Criptovalute e web tax

Dietrofront sulla tassazione dei profitti delle criptovalute, il testo licenziato dal Cdm la aveva portata al 42%, in Commissione è stata riportata al valore originario al 26%, con previsione di aumento al 33% dal 2026. La cosiddetta webtax invece verrà applicata solo alle grandi aziende, con ricavi superiori a 750 milioni di euro, escludendo così le Pmi e l’editoria on line.

Flat tax al 5% sugli straordinari degli infermieri e incremento bonus psicologico

Dal 2025 gli straordinari degli infermieri saranno tassati con la flat tax al 5%. Previste anche risorse per avviare campagne di informazione e sensibilizzazione in favore delle donne sullo svolgimento di test di riserva ovarica. Risorse anche per la prevenzione e il monitoraggio del tumore al polmone. Incrementati i soldi per il bonus psicologo. Arriva un fondo per il servizio di sostegno psicologico per gli studenti nelle scuole. Per le Regioni che riusciranno a intervenire sul problema delle lunghe liste di attesa vengono previsti dei premi, mentre arrivano gli aumenti alle indennità di medici e infermieri e al trattamento economico degli specializzandi dell’area non medica con 60 milioni in due anni per la retribuzione dei tirocini di veterinari, psicologi, biologi, farmacisti, odontoiatri, chimici e fisici. Via libera a un fondo per la stabilizzazione dei ricercatori del Cnr. Ok anche a un fondo per aumentare gli screening sanitari sul lavoro e un incremento del personale Inail.

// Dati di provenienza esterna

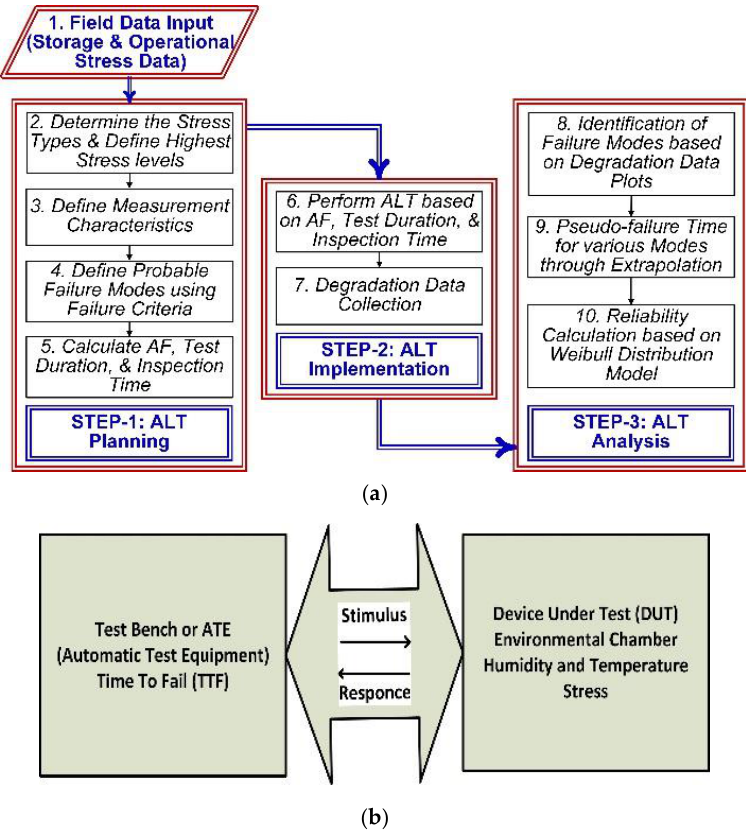
Figure 2. The proposed methodology for the remaining useful life (RUL) and reliability calculations. ( a ) Methodology and process flow diagram; ( b ) experiment procedure block diagram .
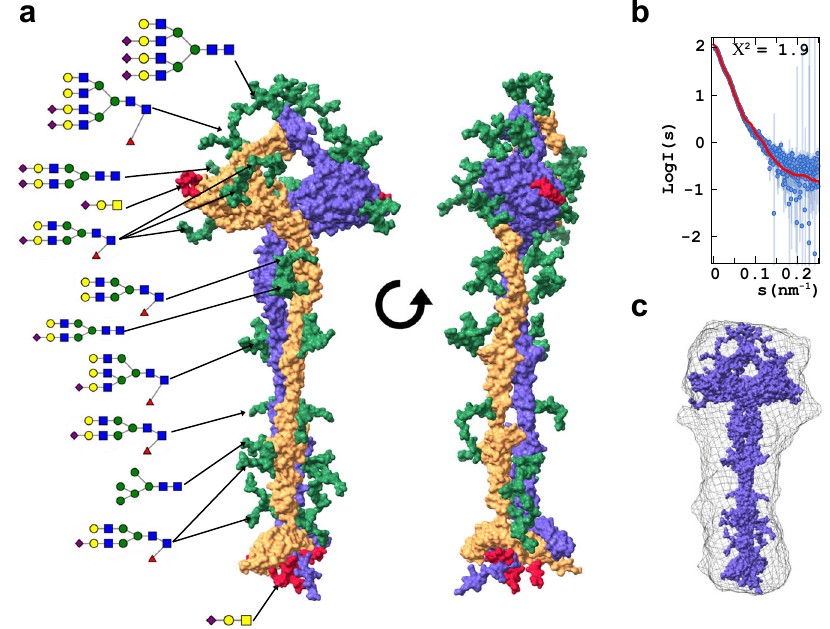
b Comparison between calculated scattering curve from the complete MUC2-C as in a (red line) and the experimental SAXS (blue circles). c SAXS ab initio averaged model of compared as a grey cloud with the fi nal model (a)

Altre novità: dal bonus elettrodomestici ai fondi per il ponte sullo stretto di Messina

Arriva un miliardo in più alla Tav Torino-Lione, oltre agli 1,4 miliardi (inizialmente erano stati ipotizzati 3 miliardi) per i fondi del ponte sullo stretto di Messina. Inoltre, in caso di ristrutturazione di un immobile viene confermato lo sconto del 50% su arredi e grandi elettrodomestici, con tetto di spesa da 5.000 euro. Viene poi introdotto un contributo per l’acquisto di elettrodomestici ad alta efficienza energetica (classe B o superiore) prodotti in Europa, a condizione che il vecchio apparecchio venga smaltito correttamente. Il contributo è pari al 30% del costo dell’elettrodomestico, fino a un massimo di 100 euro per ciascun acquisto. Il bonus sale a 200 euro per famiglie con un Isee inferiore a 25.000 euro. È possibile beneficiare dell’incentivo per un solo elettrodomestico per nucleo familiare.